(Saved entries)
****************
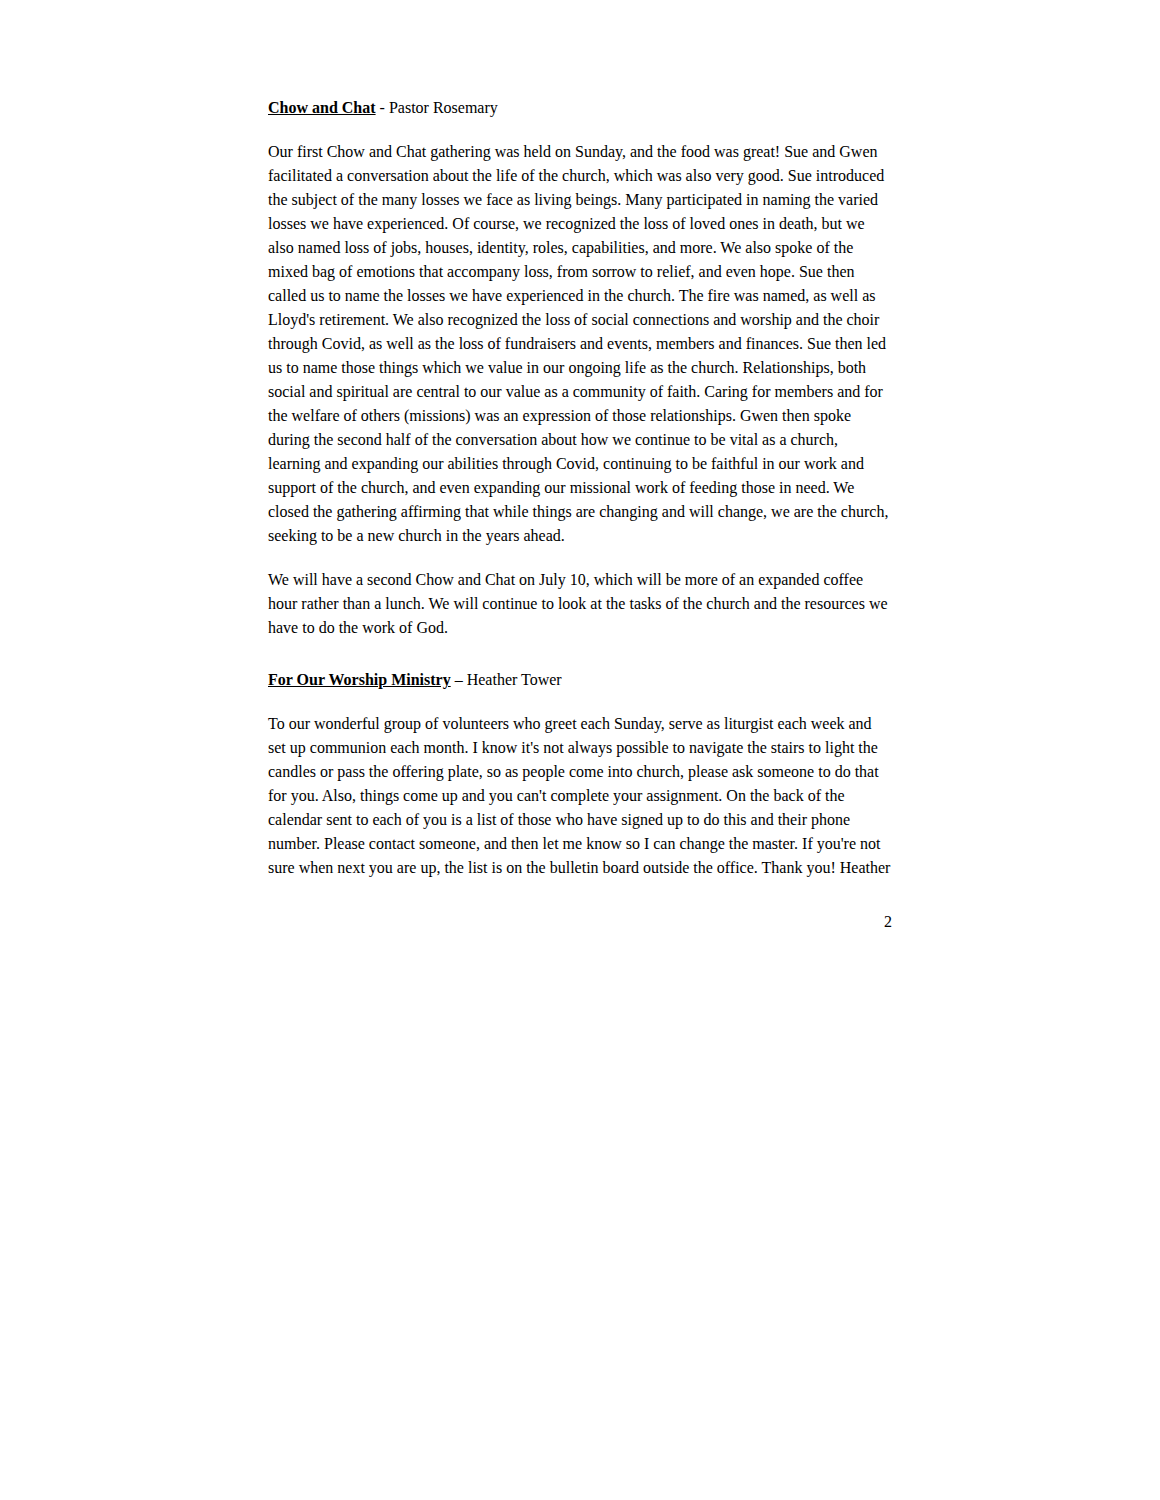Chow and Chat
- Pastor Rosemary
Our first Chow and Chat gathering was held on Sunday, and the food was great! Sue and Gwen facilitated a conversation about the life of the church, which was also very good. Sue introduced the subject of the many losses we face as living beings. Many participated in naming the varied losses we have experienced. Of course, we recognized the loss of loved ones in death, but we also named loss of jobs, houses, identity, roles, capabilities, and more. We also spoke of the mixed bag of emotions that accompany loss, from sorrow to relief, and even hope. Sue then called us to name the losses we have experienced in the church. The fire was named, as well as Lloyd's retirement. We also recognized the loss of social connections and worship and the choir through Covid, as well as the loss of fundraisers and events, members and finances. Sue then led us to name those things which we value in our ongoing life as the church. Relationships, both social and spiritual are central to our value as a community of faith. Caring for members and for the welfare of others (missions) was an expression of those relationships. Gwen then spoke during the second half of the conversation about how we continue to be vital as a church, learning and expanding our abilities through Covid, continuing to be faithful in our work and support of the church, and even expanding our missional work of feeding those in need. We closed the gathering affirming that while things are changing and will change, we are the church, seeking to be a new church in the years ahead.
We will have a second Chow and Chat on July 10, which will be more of an expanded coffee hour rather than a lunch. We will continue to look at the tasks of the church and the resources we have to do the work of God.
For Our Worship Ministry
– Heather Tower
To our wonderful group of volunteers who greet each Sunday, serve as liturgist each week and set up communion each month. I know it's not always possible to navigate the stairs to light the candles or pass the offering plate, so as people come into church, please ask someone to do that for you. Also, things come up and you can't complete your assignment. On the back of the calendar sent to each of you is a list of those who have signed up to do this and their phone number. Please contact someone, and then let me know so I can change the master. If you're not sure when next you are up, the list is on the bulletin board outside the office. Thank you! Heather
2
****************
= EXERCISE AIM =
Your answer should consist of the lines from the line with "Our first Chow" to the line with "For Our Worship Ministry" above, repeated exactly, both ends included.

= RESULT OF THIS EXERCISE =
Our first Chow and Chat gathering was held on Sunday, and the food was great! Sue and Gwen facilitated a conversation about the life of the church, which was also very good. Sue introduced the subject of the many losses we face as living beings. Many participated in naming the varied losses we have experienced. Of course, we recognized the loss of loved ones in death, but we also named loss of jobs, houses, identity, roles, capabilities, and more. We also spoke of the mixed bag of emotions that accompany loss, from sorrow to relief, and even hope. Sue then called us to name the losses we have experienced in the church. The fire was named, as well as Lloyd's retirement. We also recognized the loss of social connections and worship and the choir through Covid, as well as the loss of fundraisers and events, members and finances. Sue then led us to name those things which we value in our ongoing life as the church. Relationships, both social and spiritual are central to our value as a community of faith. Caring for members and for the welfare of others (missions) was an expression of those relationships. Gwen then spoke during the second half of the conversation about how we continue to be vital as a church, learning and expanding our abilities through Covid, continuing to be faithful in our work and support of the church, and even expanding our missional work of feeding those in need. We closed the gathering affirming that while things are changing and will change, we are the church, seeking to be a new church in the years ahead.
We will have a second Chow and Chat on July 10, which will be more of an expanded coffee hour rather than a lunch. We will continue to look at the tasks of the church and the resources we have to do the work of God.
For Our Worship Ministry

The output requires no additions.